The parallels between women in tech and women in media
Cartoon by Alison Bechdel
Have you heard of the Bechdel test? It’s very simple. A film or TV show passes the test if there are at least two named female characters who have a conversation with each other about something other than a man. It’s meant to be a rough rule of thumb for spotting gender bias in media. It sounds like a pretty low bar, but it is surprising how few mainstream shows and films pass.
Today is Ada Lovelace day, named after the first ever computer programmer, and it aims to celebrate the achievements of women in Science, Technology, Engineering and Maths (STEM), and highlight the fact that there aren’t enough of us. As a woman who works in a technology role in a media organisation, I feel strong parallels between the underrepresentation of women in both fields, and I’m hoping to draw your attention to why this matters and what we can do about it.
According to a recent study, in the top grossing films of 2013, women comprised only 30% of the speaking roles. Considering women make up over 50% of the population and buy 50% of cinema tickets, this is a bit weird. Even worse, just 15% of protagonists were women. We tell young girls that they can do anything they want, that they can be the stars of their own life adventures, yet this is completely at odds with the narratives they see all around them. Even films with female leads often fail the Bechdel test, reinforcing the notion that women’s lives revolve around men. Boys are socialised to think they can do anything, and girls are socialised to think they can help boys do anything.
There are plenty of excuses for this disparity, most of which centre around“well that’s the format that brings in the money”. In fact, a survey has shown that films that pass the Bechdel test performed just as well at the box office as those that didn’t, and may actually have a better return on investment overall.
Similarly, there are plenty of excuses trotted out when people discuss why there are so few women in the tech industry. The most common ones crop up time and time again, so I’ve tried to debunk them here. Often, they are a convenient way of disguising some uncomfortable truths — that we need to examine our unconscious biases that cause us to treat boys and girls differently from a young age (often reinforced by what we see in the media), and the presence of institutionalised sexism in the supposedly ‘meritocratic’tech industry. It breaks my heart that so many women are missing out on discovering the same passion for science and coding that I have, for no good reason whatsoever. And when we have such a shortage of people going into STEM, we can’t afford to lose them.
Funnily enough, I think both industries have the potential to help each other out…
A plausible reason for the woeful portrayal of women in films is the fact that so few women are involved in making them, with figures reporting that women make up just 22% of crews. This becomes particularly apparent in technical areas: women make up 17.5% of visual effects and just 5% of camera and electrical. If we could encourage more women to choose technical careers, perhaps more of them would go into these areas and the gender balance of filmmaking would improve from the ground up.
And how do we get women interested in technology? By improving our portrayal of them in the media! Overwhelmingly, characters playing STEM-related roles are men, and scientists and coders are usually depicted in out-dated stereotypes as socially inept geeks.

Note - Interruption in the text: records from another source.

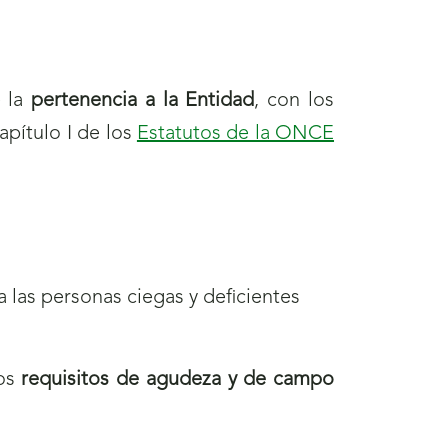
e la
pertenencia a la Entidad
, con los
apítulo I de los
Estatutos de la ONCE
 las personas ciegas y deficientes
nos
requisitos de agudeza y de campo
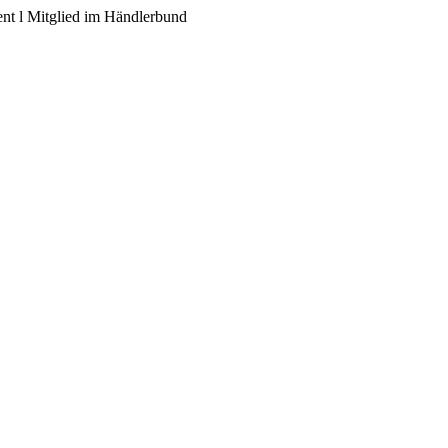
ent l Mitglied im Händlerbund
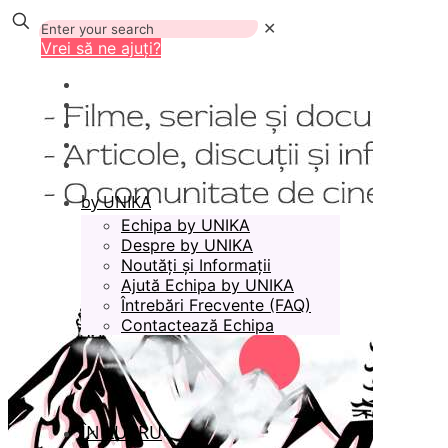
✕
Vrei să ne ajuți?
by UNIKA
Echipa by UNIKA
Despre by UNIKA
Noutăți și Informații
Ajută Echipa by UNIKA
Întrebări Frecvente (FAQ)
Contactează Echipa
ÎN LUCRU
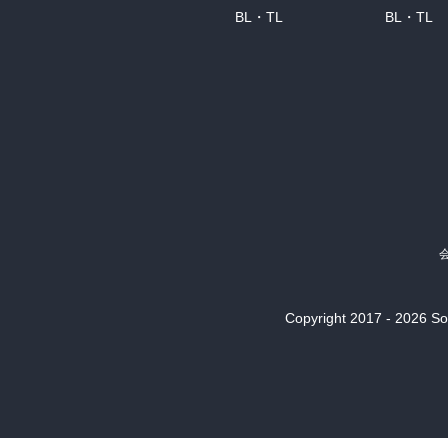
BL・TL
BL・TL
Copyright 2017 - 2026 Son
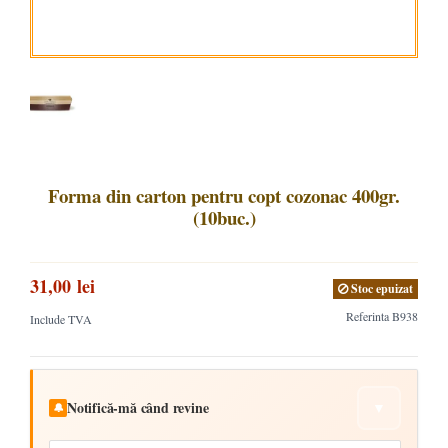
Forma din carton pentru copt cozonac 400gr.
(10buc.)
31,00 lei
Stoc epuizat
Referinta
B938
Include TVA
Notifică-mă când revine
▼
🔔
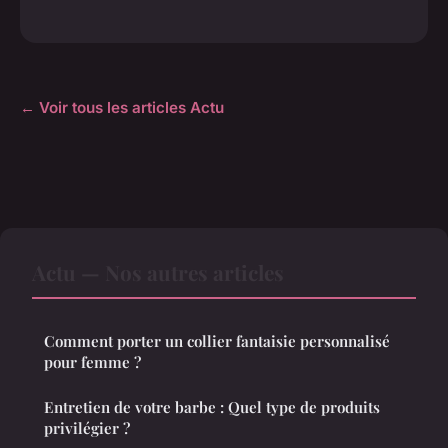
← Voir tous les articles Actu
Actu — Nos autres articles
Comment porter un collier fantaisie personnalisé
pour femme ?
Entretien de votre barbe : Quel type de produits
privilégier ?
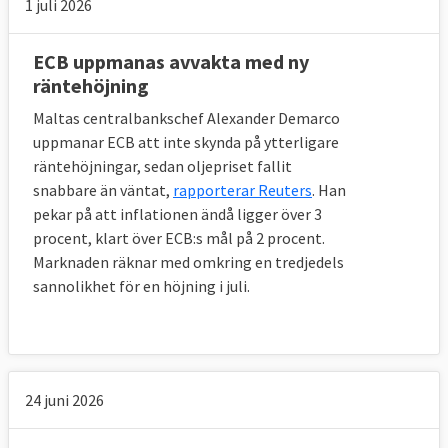
1 juli 2026
ECB uppmanas avvakta med ny
räntehöjning
Maltas centralbankschef Alexander Demarco
uppmanar ECB att inte skynda på ytterligare
räntehöjningar, sedan oljepriset fallit
snabbare än väntat,
rapporterar Reuters
. Han
pekar på att inflationen ändå ligger över 3
procent, klart över ECB:s mål på 2 procent.
Marknaden räknar med omkring en tredjedels
sannolikhet för en höjning i juli.
24 juni 2026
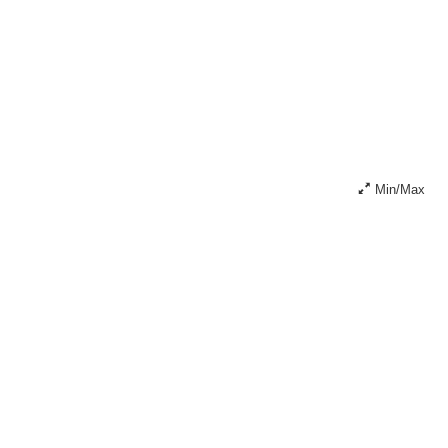
Min/Max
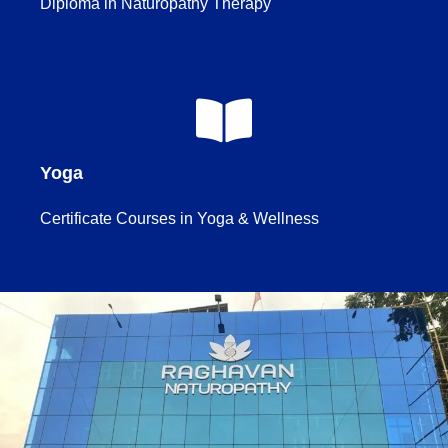
Diploma in Naturopathy Therapy
Yoga
Certificate Courses in Yoga & Wellness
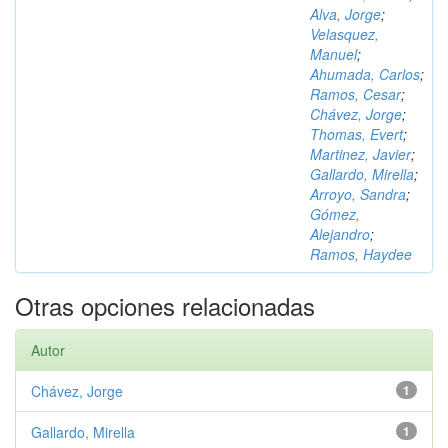
Alva, Jorge
;
Velasquez,
Manuel
;
Ahumada, Carlos
;
Ramos, Cesar
;
Chávez, Jorge
;
Thomas, Evert
;
Martinez, Javier
;
Gallardo, Mirella
;
Arroyo, Sandra
;
Gómez,
Alejandro
;
Ramos, Haydee
Otras opciones relacionadas
Autor
Chávez, Jorge
1
Gallardo, Mirella
1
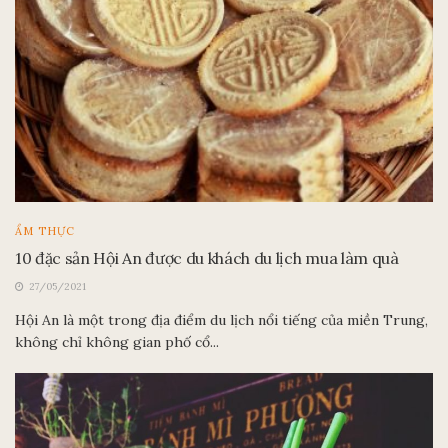
ẨM THỰC
10 đặc sản Hội An được du khách du lịch mua làm quà
27/05/2021
Hội An là một trong địa điểm du lịch nổi tiếng của miền Trung,
không chỉ không gian phố cổ...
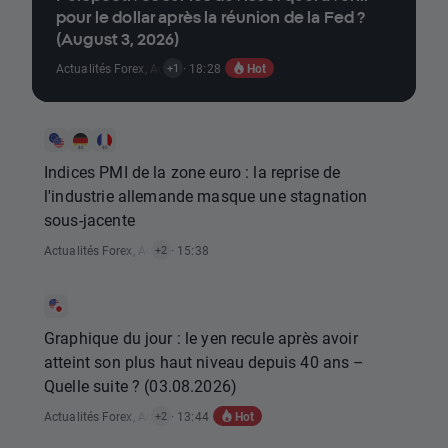
pour le dollar après la réunion de la Fed ?
(August 3, 2026)
Hot
Actualités Forex
,
Actualités Rapports Économiques
· 18:28
+1
Indices PMI de la zone euro : la reprise de
l'industrie allemande masque une stagnation
sous-jacente
Actualités Forex
,
Actualités Indices
· 15:38
,
Actualités Rapports Économiques
+2
Graphique du jour : le yen recule après avoir
atteint son plus haut niveau depuis 40 ans –
Quelle suite ? (03.08.2026)
Hot
Actualités Forex
,
Actualités Matières Premières
· 13:44
,
Actualités Rapports Éco
+2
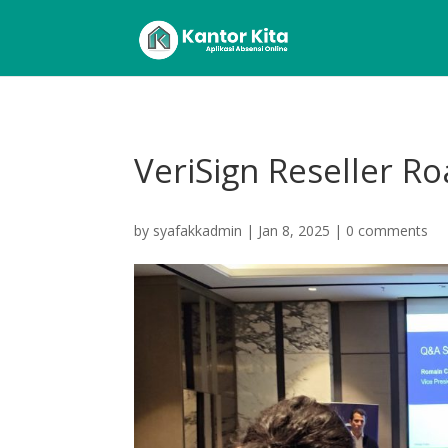
VeriSign Reseller 
by
syafakkadmin
|
Jan 8, 2025
|
0 comments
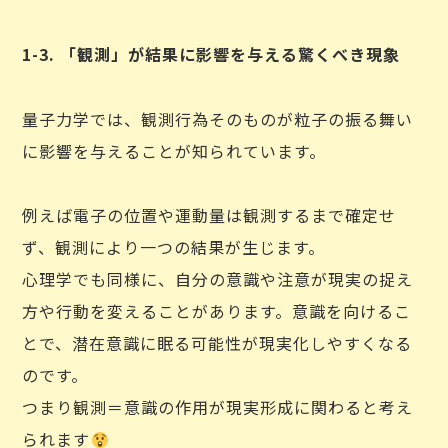
1-3. 「観測」が結果に影響を与える驚くべき現象
量子力学では、観測行為そのものが粒子の振る舞い
に影響を与えることが知られています。
例えば電子の位置や運動量は観測するまで確定せ
ず、観測により一つの結果が生じます。
心理学でも同様に、自分の意識や注意が現実の捉え
方や行動を変えることがあります。意識を向けるこ
とで、潜在意識に眠る可能性が現実化しやすくなる
のです。
つまり観測＝意識の作用が現実形成に関わると考え
られます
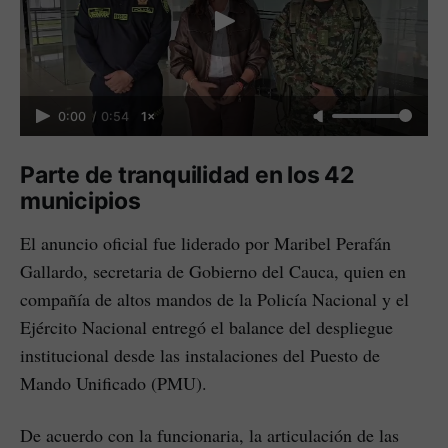
0:00
/
0:54
1×
Parte de tranquilidad en los 42
municipios
El anuncio oficial fue liderado por Maribel Perafán
Gallardo, secretaria de Gobierno del Cauca, quien en
compañía de altos mandos de la Policía Nacional y el
Ejército Nacional entregó el balance del despliegue
institucional desde las instalaciones del Puesto de
Mando Unificado (PMU).
De acuerdo con la funcionaria, la articulación de las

Neither of these is accurate, and neither is conducive to attracting women to technology. This is compounded by the fact that women are presented as one-dimensional characters whose lives revolve around men. We need stories that reflect real women, who have all kinds of interests, passions and motivations, and that show that there is no reason why science or technology shouldn’t be one of them. Narratives are powerful. The influence of the media could effect real cultural change.
And things are changing — the tech industry is starting to realise that having a conference with no women speakers is not acceptable, and that we need to take steps to make the industry a more inclusive place. Last week, we found out that Paul Feig is making an all-female Ghostbusters film. Considering the number of all-male action films, this really shouldn’t be controversial, but it is nevertheless a huge (and in my opinion, welcome) disruption to the Hollywood status quo. Given the immense success of the Hunger Games and Frozen, there is clearly a market for stories that position women as independent agents and protagonists in their own right.
So, for those who work in these industries, I’d like to put forward an Ada Lovelace Day challenge:
If you work in technology, stop assuming ‘women just aren’t interested’ or any other of those myths, and start reading up on the real reasons women are underrepresented in the industry, and what you can do about it. A good place to start is to examine your own unconscious biases, listen to women’s experiences without getting defensive and resist the temptation to derail discussions.
If you’re a content producer, start noticing the subtle gender biases that are all around us in the media, and think about the very real damaging effects these could have. Don’t succumb to lazy stereotyping in your scripts; instead, make content that is challenging and original.
The BBC is all about innovation and pushing boundaries. So let’s stop using the same tired old boring gender tropes and instead, like Ada, let’s do something really revolutionary.